Hire TypeScript developers from Bacancy who can help you migrate confidently with a structured, production-safe approach.
Frequently Asked Questions (FAQs)
The time required depends on the size of the application and how complex the codebase is. Smaller projects may take a few weeks, while large production applications usually take a few months when migrated step by step. In this case study, the migration of an 87,000-line healthcare platform was completed in 14 weeks.
In most cases, migrating the existing application is the better option. Rebuilding from scratch can create unnecessary risks, especially for platforms that have been running in production for years. A phased migration allows teams to keep the existing business logic while gradually improving code quality and type safety.

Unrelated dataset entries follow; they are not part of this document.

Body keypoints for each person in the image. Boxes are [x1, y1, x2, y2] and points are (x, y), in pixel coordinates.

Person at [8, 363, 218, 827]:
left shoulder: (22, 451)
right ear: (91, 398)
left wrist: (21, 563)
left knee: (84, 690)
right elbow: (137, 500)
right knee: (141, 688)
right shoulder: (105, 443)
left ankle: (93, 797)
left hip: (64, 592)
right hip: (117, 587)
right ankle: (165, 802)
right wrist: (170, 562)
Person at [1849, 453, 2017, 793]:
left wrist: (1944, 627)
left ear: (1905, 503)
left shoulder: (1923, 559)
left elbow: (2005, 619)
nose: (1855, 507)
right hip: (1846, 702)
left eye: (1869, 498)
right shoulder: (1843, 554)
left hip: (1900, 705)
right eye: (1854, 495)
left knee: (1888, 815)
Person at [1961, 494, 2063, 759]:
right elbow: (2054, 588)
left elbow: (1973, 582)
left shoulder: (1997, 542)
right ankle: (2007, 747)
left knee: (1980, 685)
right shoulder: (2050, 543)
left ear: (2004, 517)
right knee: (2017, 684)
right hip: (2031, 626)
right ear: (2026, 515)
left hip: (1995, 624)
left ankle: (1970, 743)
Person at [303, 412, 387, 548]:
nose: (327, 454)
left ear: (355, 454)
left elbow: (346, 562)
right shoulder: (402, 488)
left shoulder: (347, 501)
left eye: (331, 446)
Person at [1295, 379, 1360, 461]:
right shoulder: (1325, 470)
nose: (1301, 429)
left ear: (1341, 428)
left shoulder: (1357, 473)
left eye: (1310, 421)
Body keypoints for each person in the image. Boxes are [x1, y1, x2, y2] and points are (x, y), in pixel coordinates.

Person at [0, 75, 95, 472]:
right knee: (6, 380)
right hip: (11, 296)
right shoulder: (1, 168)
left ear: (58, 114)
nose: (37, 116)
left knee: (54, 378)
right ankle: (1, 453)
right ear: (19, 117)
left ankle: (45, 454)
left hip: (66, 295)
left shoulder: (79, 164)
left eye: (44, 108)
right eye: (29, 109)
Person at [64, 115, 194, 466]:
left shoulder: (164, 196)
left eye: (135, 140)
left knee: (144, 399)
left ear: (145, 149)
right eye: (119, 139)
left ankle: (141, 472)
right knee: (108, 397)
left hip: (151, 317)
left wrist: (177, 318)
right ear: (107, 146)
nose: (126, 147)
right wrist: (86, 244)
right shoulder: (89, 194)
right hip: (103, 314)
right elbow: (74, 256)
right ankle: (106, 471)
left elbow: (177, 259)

For large applications, yes. TypeScript helps catch errors earlier, improves code readability, and makes it easier for developers to work on the same codebase. It becomes even more useful when the application is growing quickly or handling sensitive data like healthcare or financial records.
Some common issues include missing test coverage, inconsistent data structures, unclear function usage, and third-party packages without proper TypeScript support. Many hidden bugs also become visible during migration because TypeScript starts checking areas that JavaScript normally ignores.
Yes. Most teams migrate gradually instead of rewriting everything at once. JavaScript and TypeScript can run together in the same project, which allows developers to continue building features while the migration happens in phases.